Feed Software, technology, sysadmin war stories, and more.

Saturday, June 11, 2011

Make the computer do that monkey work

Before I was a Linux sysadmin, I was a BSD/OS sysadmin. I had inherited that choice of OS from the original administrator and ran it for a couple of years. At some point, our needs outgrew BSD/OS and would have been solved if we had just been running a Linux system. Around that same time, we also had a hardware upgrade pending, so I decided to do both at the same time.

Trouble is, the old box had DES crypt() and the new one was the $1$ MD5 scheme. I really didn't want to reset the passwords on 1500 accounts, and it wasn't clear that backwards compatibility would have worked. I needed another solution, and wound up doing it with a pretty evil hack.

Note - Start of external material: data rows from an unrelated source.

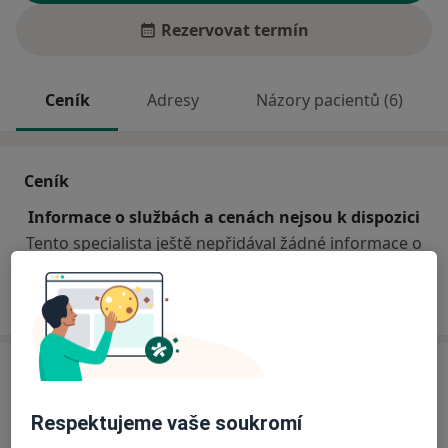
Rezervovat termín
Ceník
Adresy
Názory pacientů (6)
Ceník
Informace o službách a cenách nejsou k dispozici
Tento specialista ještě nepřidával žádné informace o
svých službách.
Adresa
Ord. praktického lékaře pro dospělé
Respektujeme vaše soukromí
Jedličkova 1167,
Litvínov
43601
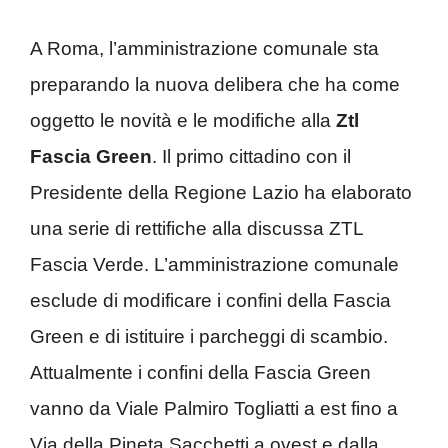
A Roma, l’amministrazione comunale sta
preparando la nuova delibera che ha come
oggetto le novità e le modifiche alla
Ztl
Fascia Green
. Il primo cittadino con il
Presidente della Regione Lazio ha elaborato
una serie di rettifiche alla discussa ZTL
Fascia Verde. L’amministrazione comunale
esclude di modificare i confini della Fascia
Green e di istituire i parcheggi di scambio.
Attualmente i confini della Fascia Green
vanno da Viale Palmiro Togliatti a est fino a
Via della Pineta Sacchetti a ovest e dalla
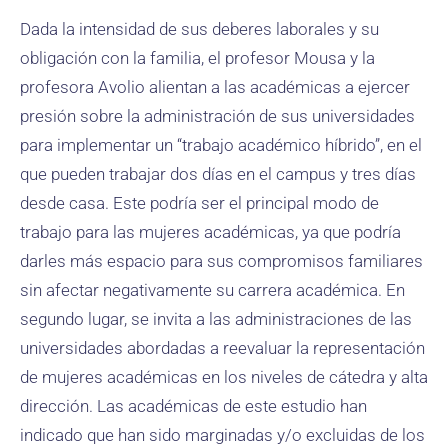
Dada la intensidad de sus deberes laborales y su
obligación con la familia, el profesor Mousa y la
profesora Avolio alientan a las académicas a ejercer
presión sobre la administración de sus universidades
para implementar un “trabajo académico híbrido”, en el
que pueden trabajar dos días en el campus y tres días
desde casa. Este podría ser el principal modo de
trabajo para las mujeres académicas, ya que podría
darles más espacio para sus compromisos familiares
sin afectar negativamente su carrera académica. En
segundo lugar, se invita a las administraciones de las
universidades abordadas a reevaluar la representación
de mujeres académicas en los niveles de cátedra y alta
dirección. Las académicas de este estudio han
indicado que han sido marginadas y/o excluidas de los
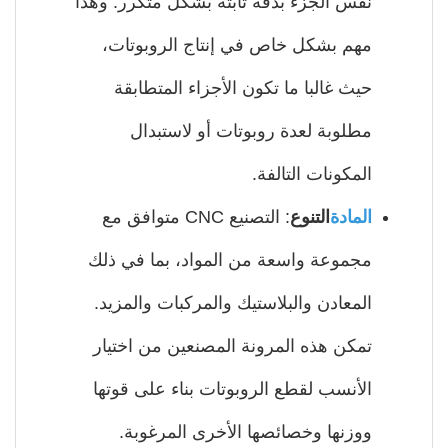
نفس الجزء بدقة ثابتة بشكل متكرر. وهذا
مهم بشكل خاص في إنتاج الروبوتات،
حيث غالبا ما تكون الأجزاء المتطابقة
مطلوبة لعدة روبوتات أو لاستبدال
المكونات التالفة.
المادة
التنوع
: التصنيع CNC متوافق مع
مجموعة واسعة من المواد، بما في ذلك
المعادن والبلاستيك والمركبات والمزيد.
تمكن هذه المرونة المصنعين من اختيار
الأنسب لقطع الروبوتات بناء على قوتها
ووزنها وخصائصها الأخرى المرغوبة.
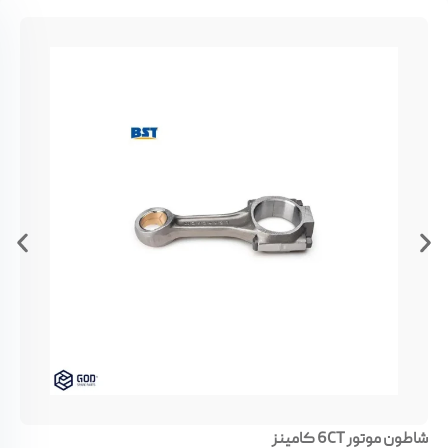
شاطون موتور 6CT کامینز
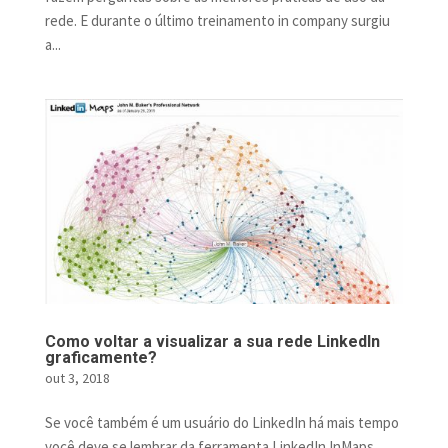
rede. E durante o último treinamento in company surgiu
a...
Como voltar a visualizar a sua rede LinkedIn
graficamente?
out 3, 2018
Se você também é um usuário do LinkedIn há mais tempo
você deve se lembrar da ferramenta LinkedIn InMaps,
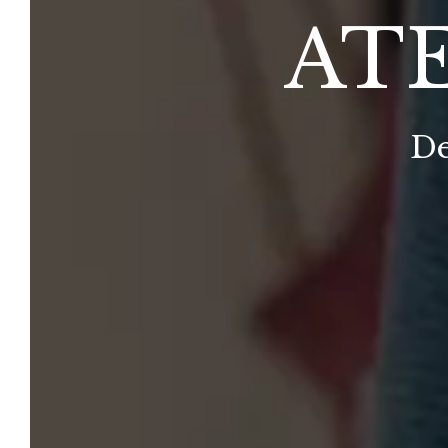
AT
De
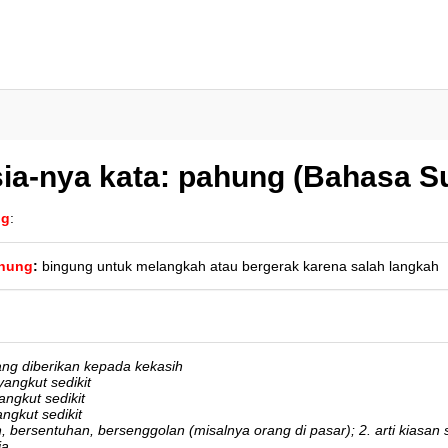
ia-nya kata: pahung (Bahasa S
ng
:
hung
:
bingung untuk melangkah atau bergerak karena salah langkah
ng diberikan kepada kekasih
angkut sedikit
ngkut sedikit
gkut sedikit
, bersentuhan, bersenggolan (misalnya orang di pasar); 2. arti kiasan
ja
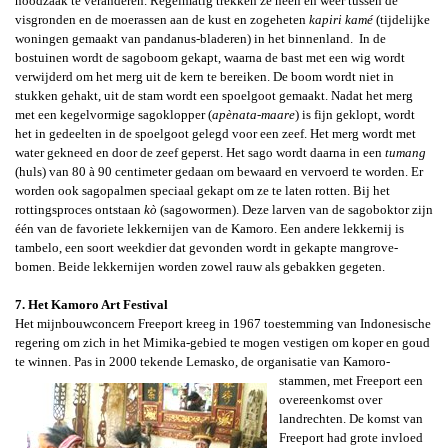
noodzaak te veranderen.
Regelmatig trekken ze heen en weer tussen de
visgronden en de moerassen aan de kust en zogeheten
kapiri kamé
(tijdelijke
woningen gemaakt van pandanus-bladeren) in het binnenland.
In de
bostuinen wordt de sagoboom gekapt, waarna de bast met een wig wordt
verwijderd om het merg uit de kern te bereiken. De boom wordt niet in
stukken gehakt, uit de stam wordt een spoelgoot gemaakt. Nadat het merg
met een kegelvormige sagoklopper (
apènata-maare
) is fijn geklopt, wordt
het in gedeelten in de spoelgoot gelegd voor een zeef. Het merg wordt met
water gekneed en door de zeef geperst. Het sago wordt daarna in een
tumang
(huls) van 80 à 90 centimeter gedaan om bewaard en vervoerd te worden. Er
worden ook sagopalmen speciaal gekapt om ze te laten rotten. Bij het
rottingsproces ontstaan
kò
(sagowormen). Deze larven van de sagoboktor zijn
één van de favoriete lekkernijen van de Kamoro. Een andere lekkernij is
tambelo
, een soort weekdier dat gevonden wordt in gekapte mangrove-
bomen. Beide lekkernijen worden zowel rauw als gebakken gegeten.
7. Het Kamoro Art Festival
Het mijnbouwconcern
Freeport kreeg in 1967 toestemming van
Indonesische
regering om zich in het Mimika-gebied te mogen vestigen om koper en goud
te winnen. Pas in 2000 tekende Lemasko, de organisatie
van Kamoro-
stammen, met Freeport een
overeenkomst over
landrechten. De komst van
Freeport had grote invloed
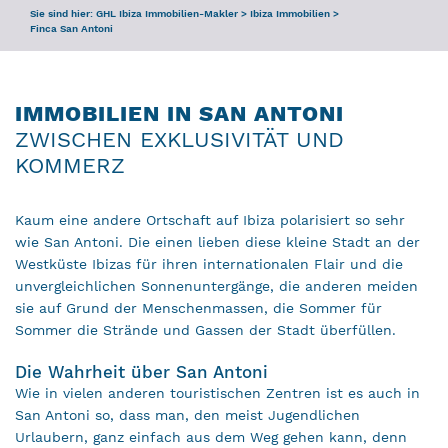
Sie sind hier:
GHL Ibiza Immobilien-Makler
>
Ibiza Immobilien
>
Finca San Antoni
IMMOBILIEN IN SAN ANTONI
ZWISCHEN EXKLUSIVITÄT UND
KOMMERZ
Kaum eine andere Ortschaft auf Ibiza polarisiert so sehr
wie San Antoni. Die einen lieben diese kleine Stadt an der
Westküste Ibizas für ihren internationalen Flair und die
unvergleichlichen Sonnenuntergänge, die anderen meiden
sie auf Grund der Menschenmassen, die Sommer für
Sommer die Strände und Gassen der Stadt überfüllen.
Die Wahrheit über San Antoni
Wie in vielen anderen touristischen Zentren ist es auch in
San Antoni so, dass man, den meist Jugendlichen
Urlaubern, ganz einfach aus dem Weg gehen kann, denn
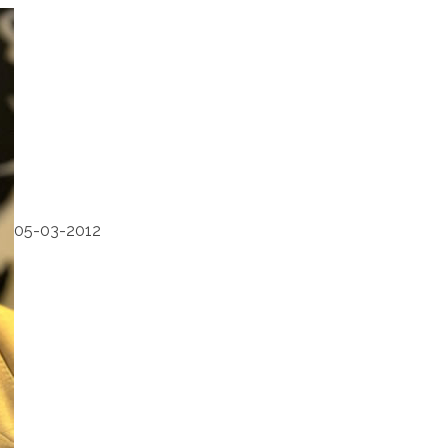
05-03-2012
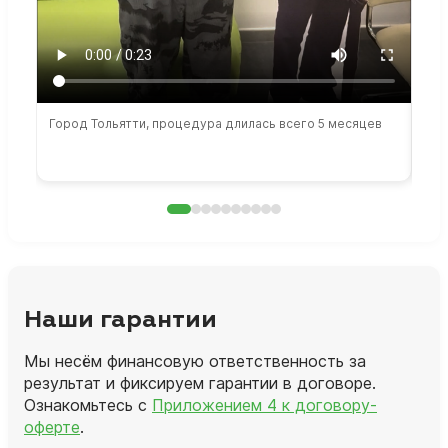
Город Тольятти, процедура длилась всего 5 месяцев
Сто
раб
Наши гарантии
Мы несём финансовую ответственность за
результат и фиксируем гарантии в договоре.
Ознакомьтесь с
Приложением 4 к договору-
оферте
.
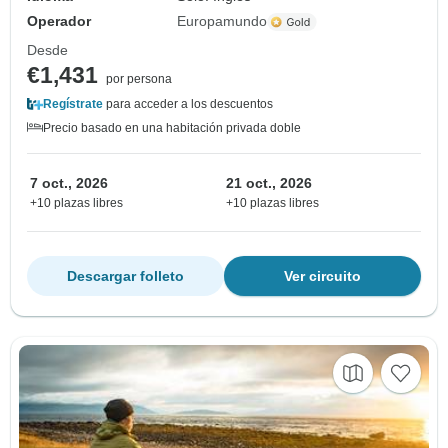
Operador
Europamundo
Desde
€1,431
por persona
Regístrate
para acceder a los descuentos
Precio basado en una habitación privada doble
7 oct., 2026
21 oct., 2026
+10 plazas libres
+10 plazas libres
Descargar folleto
Ver circuito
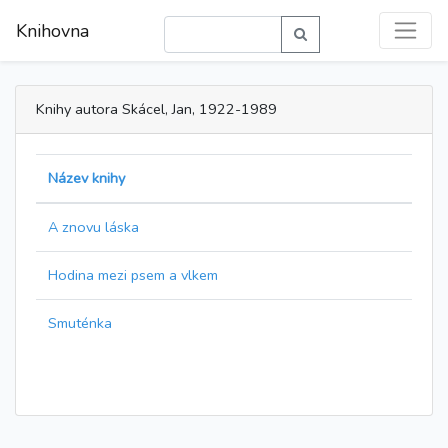
Knihovna
Knihy autora Skácel, Jan, 1922-1989
Název knihy
A znovu láska
Hodina mezi psem a vlkem
Smuténka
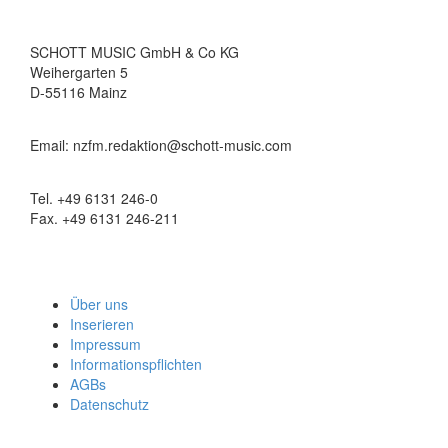
SCHOTT MUSIC GmbH & Co KG
Weihergarten 5
D-55116 Mainz
Email: nzfm.redaktion@schott-music.com
Tel. +49 6131 246-0
Fax. +49 6131 246-211
Über uns
Inserieren
Impressum
Informationspflichten
AGBs
Datenschutz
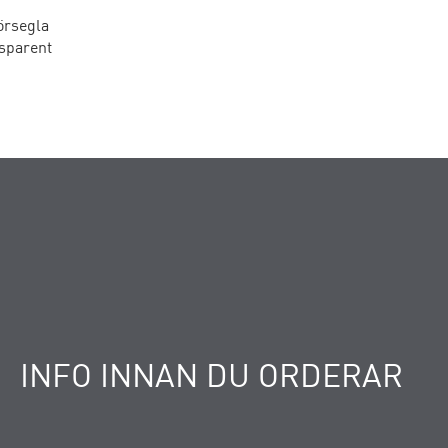
örsegla
sparent
INFO INNAN DU ORDERAR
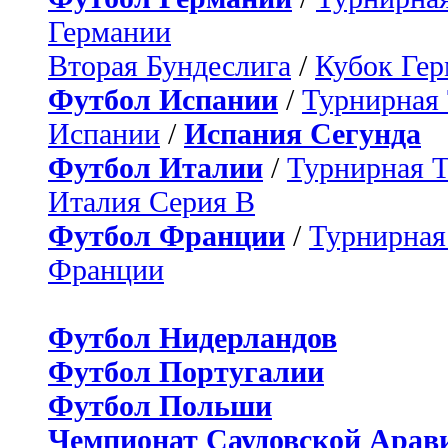
Германии
Вторая Бундеслига
/
Кубок Ге
Футбол Испании
/
Турнирная
Испании
/
Испания Сегунда
Футбол Италии
/
Турнирная 
Италия Серия B
Футбол Франции
/
Турнирная
Франции
Футбол Нидерландов
Футбол Португалии
Футбол Польши
Чемпионат Саудовской Арав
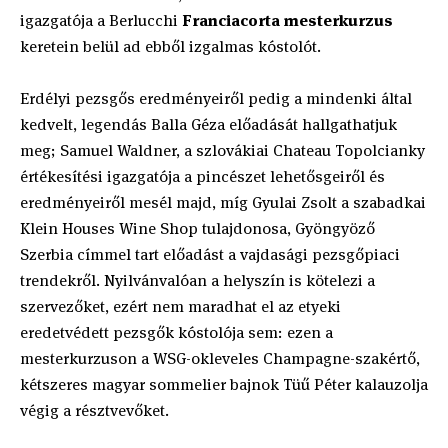
igazgatója a Berlucchi
Franciacorta mesterkurzus
keretein belül ad ebből izgalmas kóstolót.
Erdélyi pezsgős eredményeiről pedig a mindenki által
kedvelt, legendás Balla Géza előadását hallgathatjuk
meg; Samuel Waldner, a szlovákiai Chateau Topolcianky
értékesítési igazgatója a pincészet lehetősgeiről és
eredményeiről mesél majd, míg Gyulai Zsolt a szabadkai
Klein Houses Wine Shop tulajdonosa, Gyöngyöző
Szerbia címmel tart előadást a vajdasági pezsgőpiaci
trendekről. Nyilvánvalóan a helyszín is kötelezi a
szervezőket, ezért nem maradhat el az etyeki
eredetvédett pezsgők kóstolója sem: ezen a
mesterkurzuson a WSG-okleveles Champagne-szakértő,
kétszeres magyar sommelier bajnok Tüű Péter kalauzolja
végig a résztvevőket.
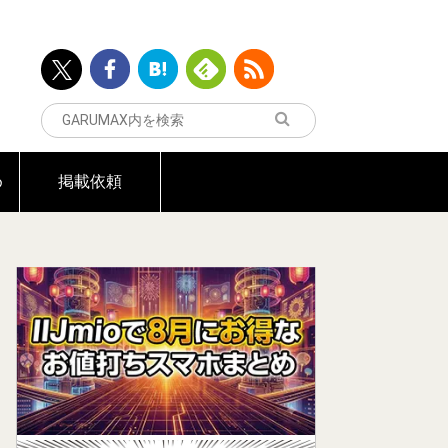
め
掲載依頼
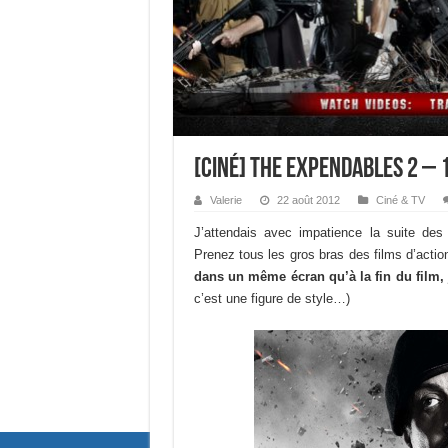
[Ciné] The Expendables 2 – 
Valerie
22 août 2012
Ciné & TV
J’attendais avec impatience la suite de
Prenez tous les gros bras des films d’acti
dans un même écran qu’à la fin du film, 
c’est une figure de style…)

My plan was simple enough: write a small function to do an old-style DES crypt() call and look up the user in a copy of the BSD/OS master.passwd. If it matched, take the plaintext we were given, MD5 it on the spot and dump it to a file, then return 1. If it didn't match, return 0.

I then had to take this function, compile it to an object file, and hook it into the authentication path of everything which was running on the new machine. This meant qpopper, telnetd, radiusd, and sshd. Yep, that's right -- telnetd. This was over 10 years ago, and we still ran it.

The hook was trivial to do. Wherever that daemon typically did its crypt magic, I'd just have it take the plaintext and call my function. If it works (returns 1), it's them, we're done. Otherwise, fall through and do whatever you'd do normally. The implementation just needed minor tweaks to line up with however the host program happened to operate.

As time went by I got more and more accounts ported over by using usermod to insert the MD5 version of their password hash. After about three months, it was time to turn it off and just lock out any account which hadn't used the system in that time. They'd just have to catch up with us out-of-band to get it running again.

Afterward, I put the binaries back to their stock versions. My hack was no longer needed, and we had managed to move nearly all of the users to a better hashing scheme without revealing plaintext to any human, and nobody had to be a password reset monkey for 1500 users. I hate monkey work.